A. Sciaba, L. Duflot, J. Walder, F. Wuerthwein, O. Smirnova, J. Elmsheuser, X. Espinal, O. Gutsche, L. Sexton-Kennedy, P. Millar, R. Di Maria, Tigran, D. Weitzel, H. Severini, D. Lange, D. Smith
Presentation from Franck Wuerthwein:
- Extrapolation of number to HL-LGC on data :
- 0.5 PB of RAW written per year per experiment
- Processing 0.5 PB over 100 days would require processing 10 PB/day for ATLAS+CMS -> 1 Tb/s reading speed in US T1 (30-40% share) : THIS IS BIG CHALLENGE
- Example of optimisation : Minimise disk buffer in Tape@T1 (carousel model) and buffer at remote processing site (like HPC)
-> Co schedule the chain
o Opportunity coming to run tests benefitting from FABRIC project in the US (few 1 Tb/s line coming in next 4 years)
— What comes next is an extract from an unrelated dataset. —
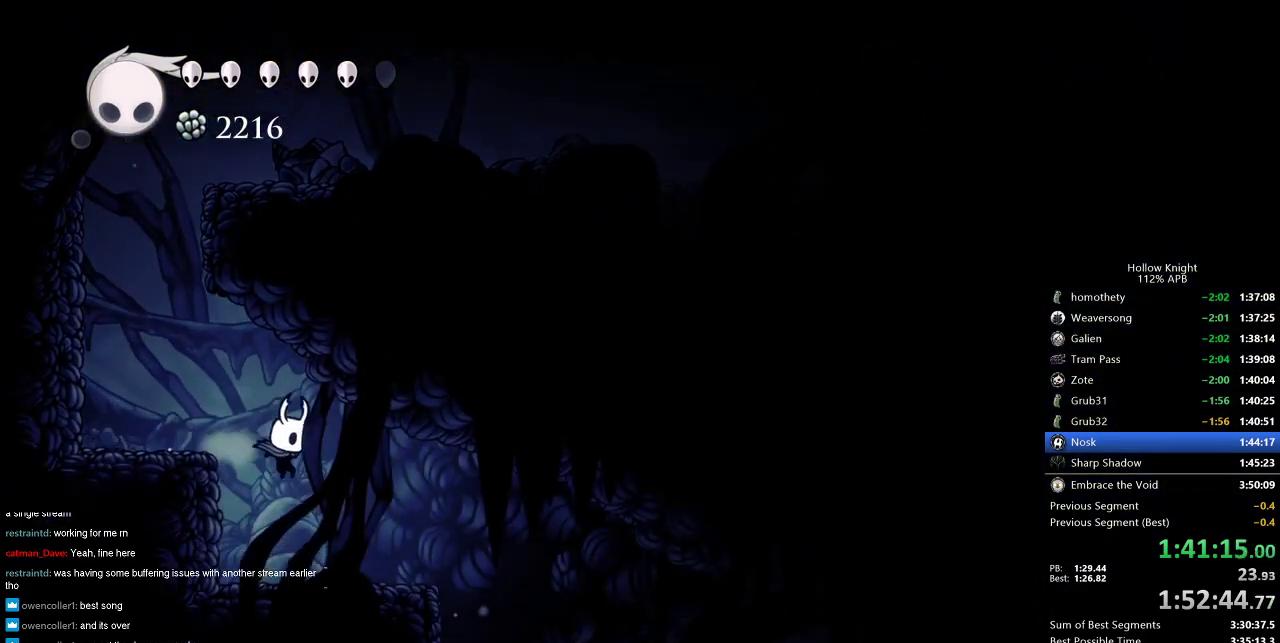
{"keys": ["right"], "events": [[200, "dash", "down"], [300, "dash", "up"]]}
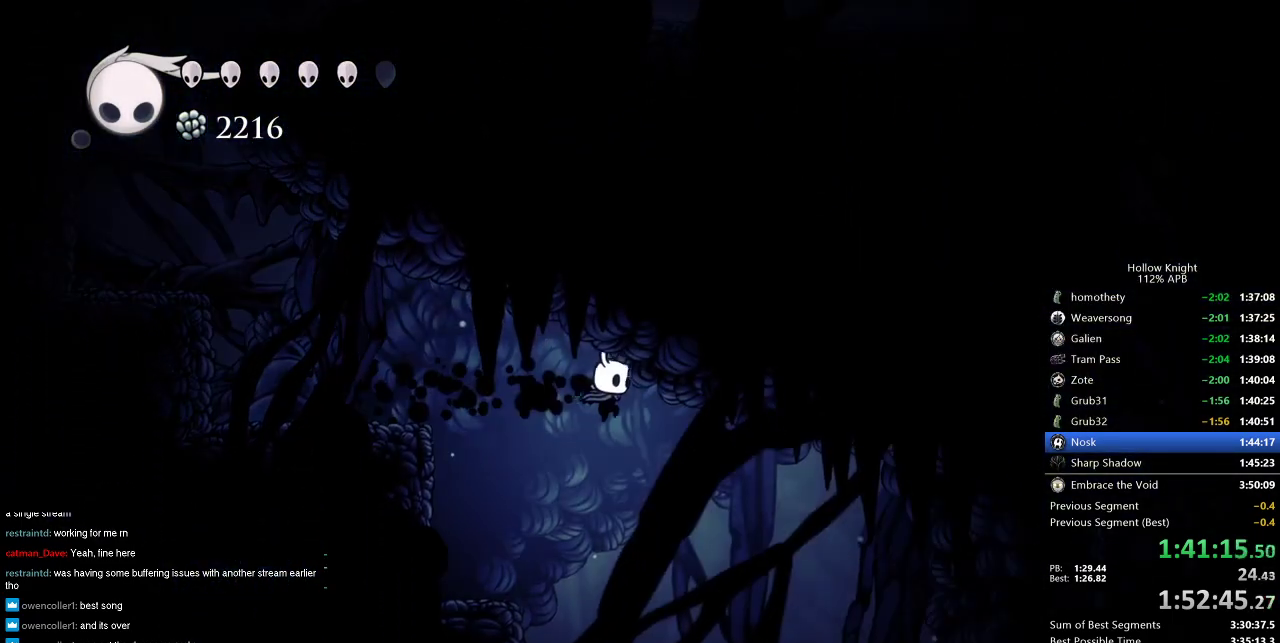
{"keys": ["right"], "events": [[66, "right", "up"], [450, "right", "down"]]}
--> Proposal to organise US ATLAS+CMS+WLCG to run a challenge, over a single day, with goal to process a total of 10 PB of input data
+ L. Duflot : Very challenging numbers
o Current max performance of ATLAS caroussel is 50 TB/day -> Identify limiting points
o 1 job per 1 GB Raw file -> 10 million jobs per day
+ B. Jayatilaka : Confirm that woul be factor 25 compared to today
Franck wants to focus to consolidate all the numbers.
+ O. Sminorva : Extrapolation to how many Tape Drive is needed.
+ L. Duflot : Propose to integrate this exercise with Data Carousel team
+ Current limitation on TAPE recall -> Propose to factorise different steps for the moment : Example 10 PB input already on DISK.
Next steps (before summer vacation) :
+ Each experiment and WLCG should internally discuss if they want to be part of it.
+ Collect scalability issues from different components (FTS,Rucio,..)
+ Check if both experiments can currently process 10 PB per day on DISK with all Grid capacity (IO limitation). If not, run derivation with run faster.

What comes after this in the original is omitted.